Viganò, in his responses to The Post, made it clear that he is watching even smaller moments inside the Vatican. He cited an exchange from a Vatican news conference in February in which a journalist asked Archbishop Charles Scicluna, who has handled church sex abuse cases, about a case in Argentina. Scicluna began to answer, and the Vatican spokesman cut in, saying the news conference — held during a landmark abuse summit — was not a time to “focus on individual cases.” Results of an investigation of the case would later be released, the spokesman assured.

“One may be forgiven for wondering whether the results of an honest and thorough investigation really will be released, and in a timely fashion,” Viganò wrote. “There is a certain irony here: This exchange happened while [the summit organizers] were discussing what they themselves called transparency.”

As far as the McCarrick case, the Vatican pledged in October to conduct a “thorough” study of its archives and reveal what it finds out about who knew what. The church has since said only that an investigation is ongoing.

“The results of an honest investigation would be disastrous for the current papacy,” Viganò wrote to The Post. He also acknowledged that such an inquiry may harm the reputations of more traditionalist pontiffs, Benedict and John Paul II, who presided over McCarrick’s rise.

“But that is not a good reason for not seeking the truth,” Viganò said. “Benedict XVI and John Paul II are human beings, and may well have made mistakes. If they did, we want to know about them. Why should they remain hidden? We can all learn from our mistakes.”

Viganò did not respond directly to a question about whether he has documents to back up his claims.
“The time has not yet come for me to release anything,” Viganò said, instead calling on the pope and other Vatican officials to release documentation, “assuming they have not yet destroyed it.”
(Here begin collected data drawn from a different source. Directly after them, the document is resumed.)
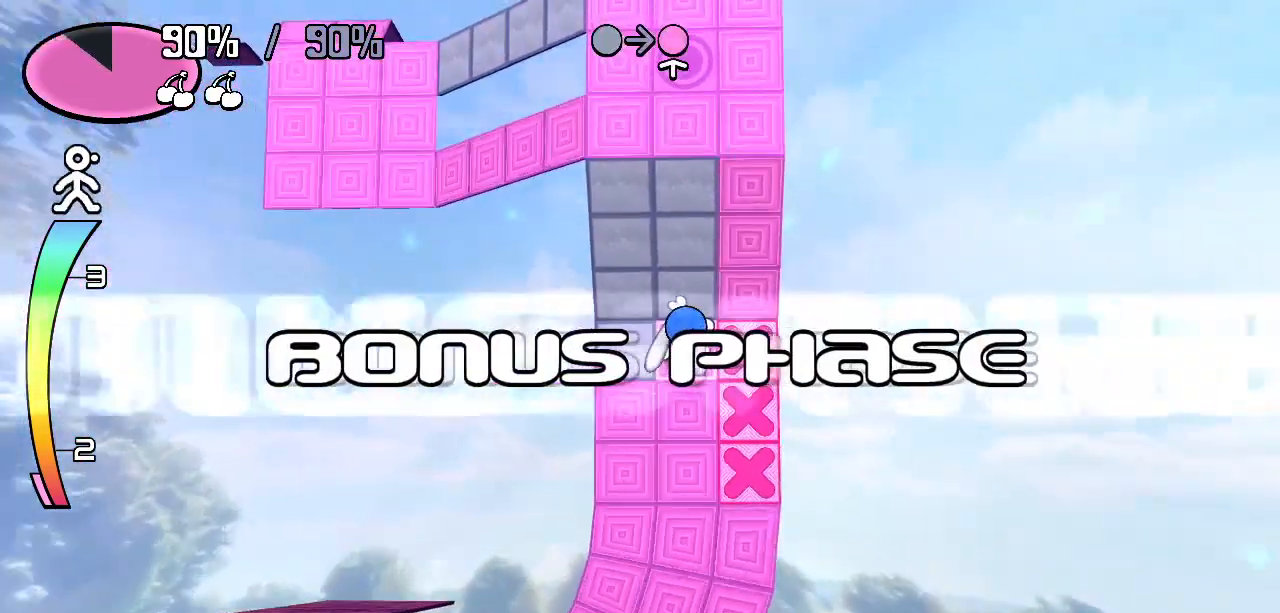
{"keys": [], "events": []}
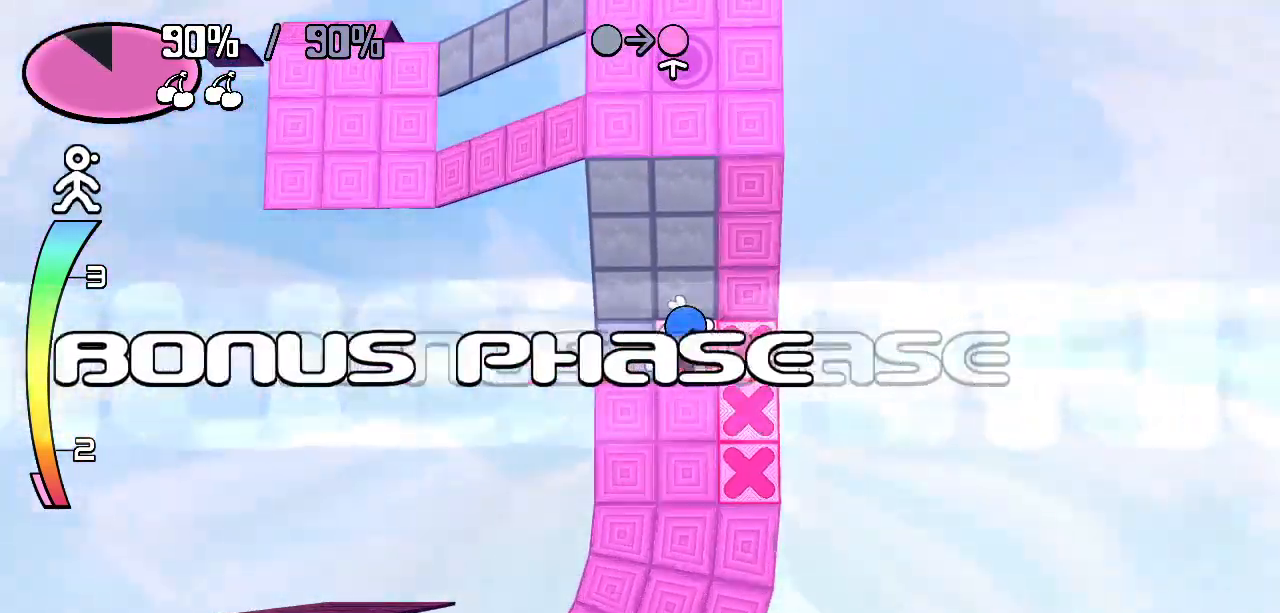
{"keys": [], "events": []}
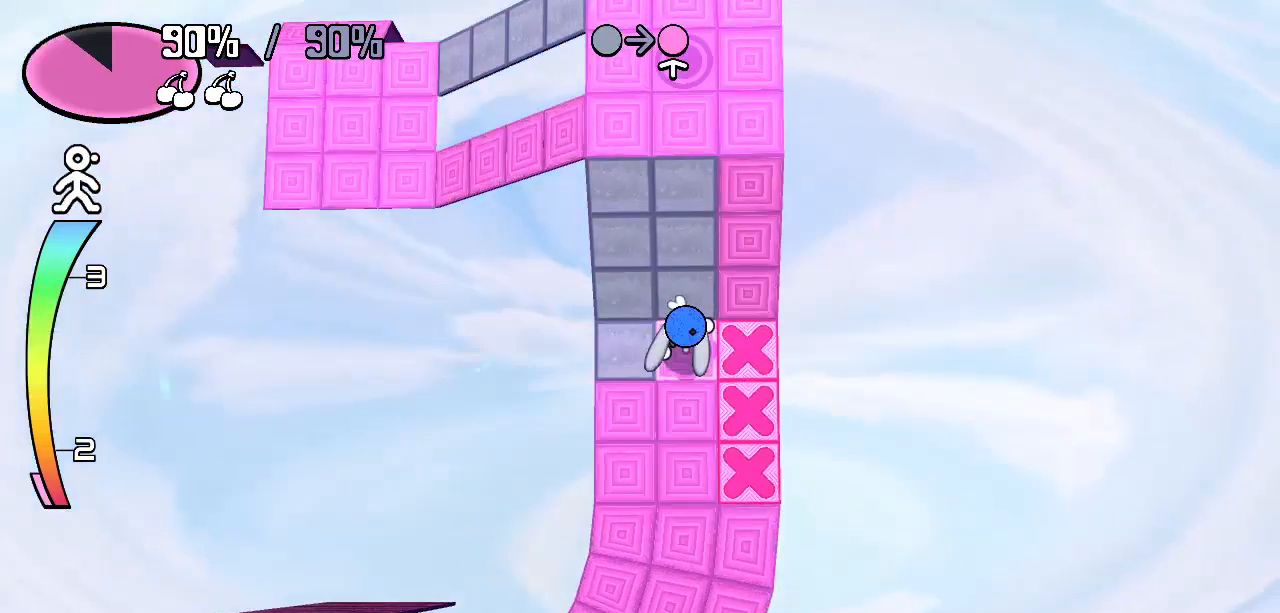
{"keys": ["left"], "events": [[350, "left", "down"]]}
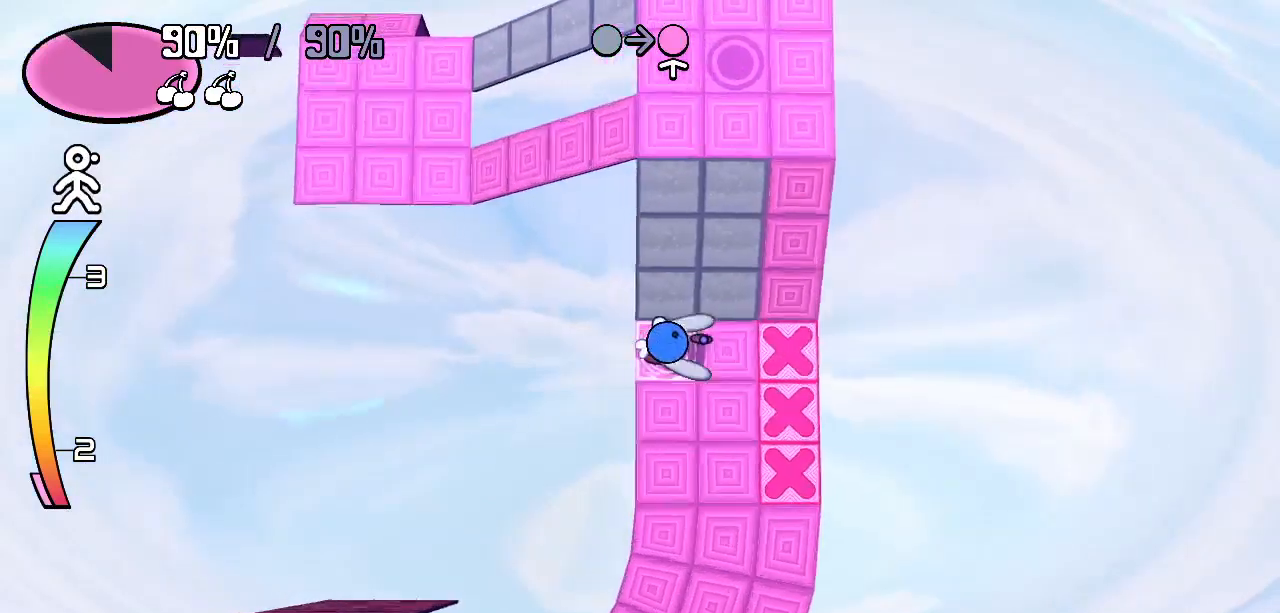
{"keys": ["up"], "events": [[50, "left", "up"], [50, "up", "down"], [183, "right", "down"], [233, "up", "up"], [333, "up", "down"], [367, "right", "up"]]}
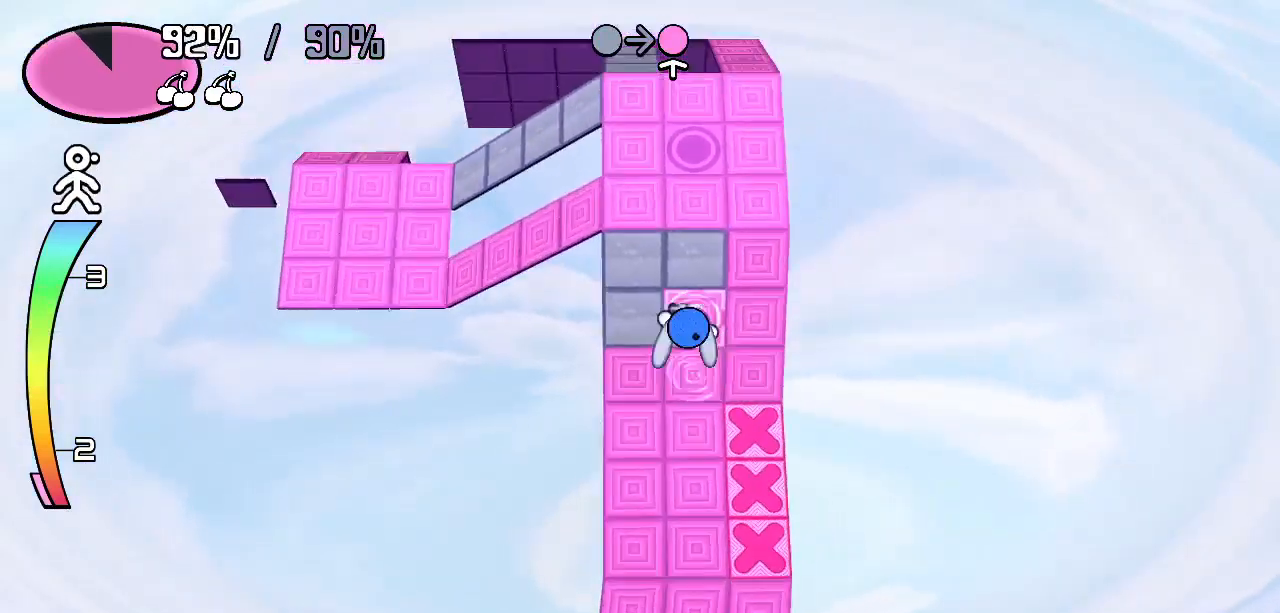
{"keys": [], "events": [[17, "left", "down"], [17, "up", "up"], [117, "left", "up"]]}
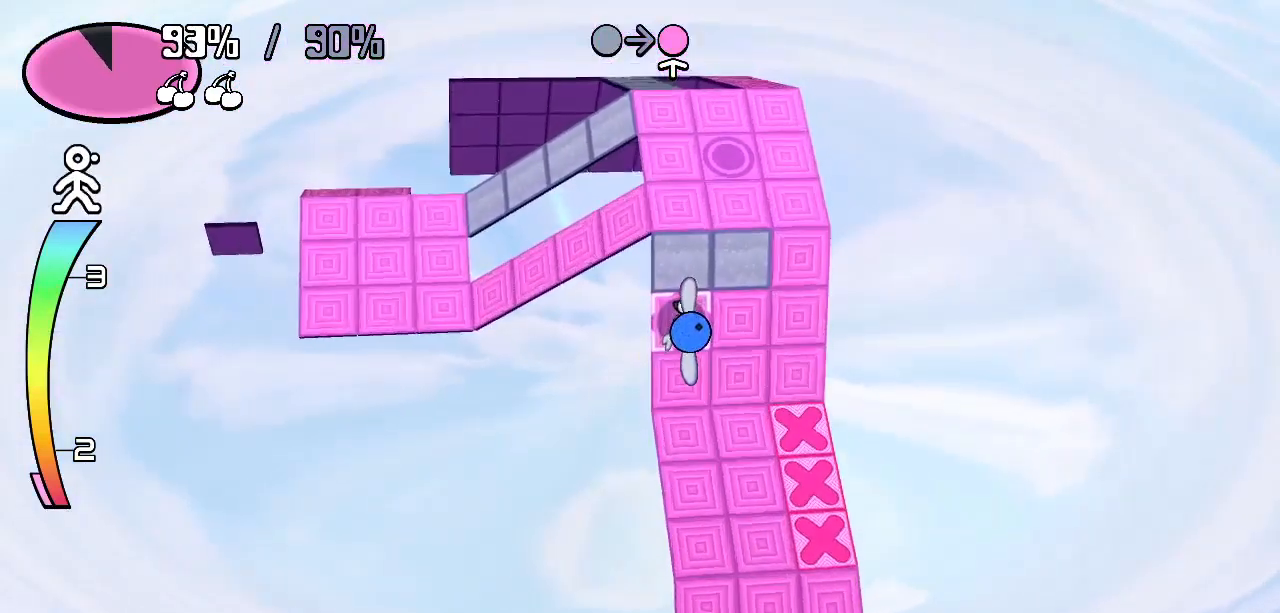
{"keys": [], "events": [[67, "up", "down"], [217, "right", "down"], [267, "up", "up"], [400, "right", "up"]]}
Viganò also spoke in detail about one of his most contentious beliefs: that the sexual abuse crisis would be “far less severe” if the “problem of homosexuality in the priesthood were honestly acknowledged and properly addressed.”

The question of whether homosexuality has anything to do with abuse has divided the Vatican hierarchy. Studies show that there is no correlation between sexual ­orientation and the likelihood to commit abuse. Francis has emphasized not homosexuality, but the vast power chasm that priests take advantage of when abusing younger victims. But people such as Viganò raise the point that 80 percent of clerical abuse victims are male, and that the majority of those are 14 and older.

“Given the overwhelming evidence, it is mind-boggling that the word ‘homosexuality’ has not appeared once, in any of the recent official documents of the Holy See” on events dealing with abuse and youth, Viganò wrote.

He said a “gay mafia” among bishops, intent on protecting themselves, was “sabotaging all efforts at reform.”

Viganò referenced only two regrets about his letter last summer. He said that he wished he had spoken out sooner. He also said that, “in retrospect,” he would have softened the call for Francis to resign — a demand that even Viganò’s supporters said was far-fetched and distracting.

Viganò now leaves open the possibility that Francis could repent, and says the pope should step down “if he refuses to admit his mistakes and ask for forgiveness.”